:: Data for review ::

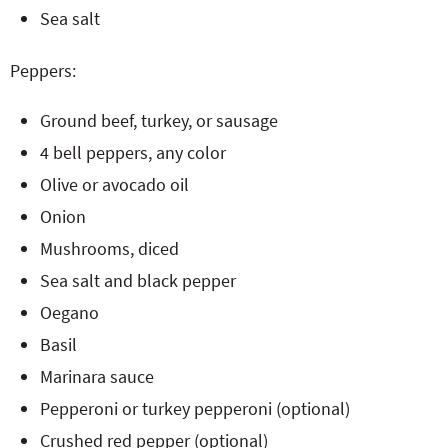
Sea salt
Peppers:
Ground beef, turkey, or sausage
4 bell peppers, any color
Olive or avocado oil
Onion
Mushrooms, diced
Sea salt and black pepper
Oegano
Basil
Marinara sauce
Pepperoni or turkey pepperoni (optional)
Crushed red pepper (optional)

:::

▸ **Requirement**
Please transcribe word for word the lines from the line with "Sea salt and black pepper" to the end of the material, both ends included.

▸ **Response for this exercise**
Sea salt and black pepper
Oegano
Basil
Marinara sauce
Pepperoni or turkey pepperoni (optional)
Crushed red pepper (optional)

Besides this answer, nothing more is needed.